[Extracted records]
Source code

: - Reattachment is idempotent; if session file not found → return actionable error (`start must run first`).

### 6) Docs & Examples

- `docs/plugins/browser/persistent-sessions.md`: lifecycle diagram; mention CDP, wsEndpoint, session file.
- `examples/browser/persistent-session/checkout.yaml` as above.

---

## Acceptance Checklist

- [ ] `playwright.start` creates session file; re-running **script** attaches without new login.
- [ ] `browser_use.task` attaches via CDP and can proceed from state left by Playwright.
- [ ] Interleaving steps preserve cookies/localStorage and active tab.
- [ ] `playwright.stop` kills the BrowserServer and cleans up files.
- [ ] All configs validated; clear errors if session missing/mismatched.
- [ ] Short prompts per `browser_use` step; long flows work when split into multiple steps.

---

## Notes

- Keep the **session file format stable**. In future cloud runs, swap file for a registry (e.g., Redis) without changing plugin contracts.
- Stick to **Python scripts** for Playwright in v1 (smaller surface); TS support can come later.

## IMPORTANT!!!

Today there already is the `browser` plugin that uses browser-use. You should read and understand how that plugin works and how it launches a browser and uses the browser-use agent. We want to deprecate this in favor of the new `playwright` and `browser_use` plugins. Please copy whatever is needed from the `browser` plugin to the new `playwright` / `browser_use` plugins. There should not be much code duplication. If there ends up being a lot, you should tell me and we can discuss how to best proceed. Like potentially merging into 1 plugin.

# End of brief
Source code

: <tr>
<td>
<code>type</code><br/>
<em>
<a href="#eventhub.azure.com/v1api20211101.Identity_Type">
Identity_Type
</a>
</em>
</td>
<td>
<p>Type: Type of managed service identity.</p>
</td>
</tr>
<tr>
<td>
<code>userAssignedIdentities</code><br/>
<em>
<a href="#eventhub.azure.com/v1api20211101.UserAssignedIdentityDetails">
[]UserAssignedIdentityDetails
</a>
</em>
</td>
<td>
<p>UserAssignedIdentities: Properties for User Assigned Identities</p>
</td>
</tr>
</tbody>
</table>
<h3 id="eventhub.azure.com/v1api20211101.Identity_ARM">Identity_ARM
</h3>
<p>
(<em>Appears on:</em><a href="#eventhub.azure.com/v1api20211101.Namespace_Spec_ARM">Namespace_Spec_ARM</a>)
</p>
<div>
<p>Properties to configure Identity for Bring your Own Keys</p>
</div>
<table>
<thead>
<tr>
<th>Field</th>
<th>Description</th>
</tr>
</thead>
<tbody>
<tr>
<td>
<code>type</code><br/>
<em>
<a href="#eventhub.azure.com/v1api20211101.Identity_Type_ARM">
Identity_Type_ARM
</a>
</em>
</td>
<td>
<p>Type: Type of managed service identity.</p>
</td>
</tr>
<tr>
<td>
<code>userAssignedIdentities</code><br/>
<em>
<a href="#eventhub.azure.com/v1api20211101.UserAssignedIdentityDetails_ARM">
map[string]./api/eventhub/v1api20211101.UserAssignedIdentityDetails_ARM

- Request -
Starting from the top of the entries and ending with the line containing "## IMPORTANT!!!", copy those lines with every occurrence of "session file" swapped for "state file". Keep everything else unchanged.

- Answer area -
Source code

: - Reattachment is idempotent; if state file not found → return actionable error (`start must run first`).

### 6) Docs & Examples

- `docs/plugins/browser/persistent-sessions.md`: lifecycle diagram; mention CDP, wsEndpoint, state file.
- `examples/browser/persistent-session/checkout.yaml` as above.

---

## Acceptance Checklist

- [ ] `playwright.start` creates state file; re-running **script** attaches without new login.
- [ ] `browser_use.task` attaches via CDP and can proceed from state left by Playwright.
- [ ] Interleaving steps preserve cookies/localStorage and active tab.
- [ ] `playwright.stop` kills the BrowserServer and cleans up files.
- [ ] All configs validated; clear errors if session missing/mismatched.
- [ ] Short prompts per `browser_use` step; long flows work when split into multiple steps.

---

## Notes

- Keep the **state file format stable**. In future cloud runs, swap file for a registry (e.g., Redis) without changing plugin contracts.
- Stick to **Python scripts** for Playwright in v1 (smaller surface); TS support can come later.

## IMPORTANT!!!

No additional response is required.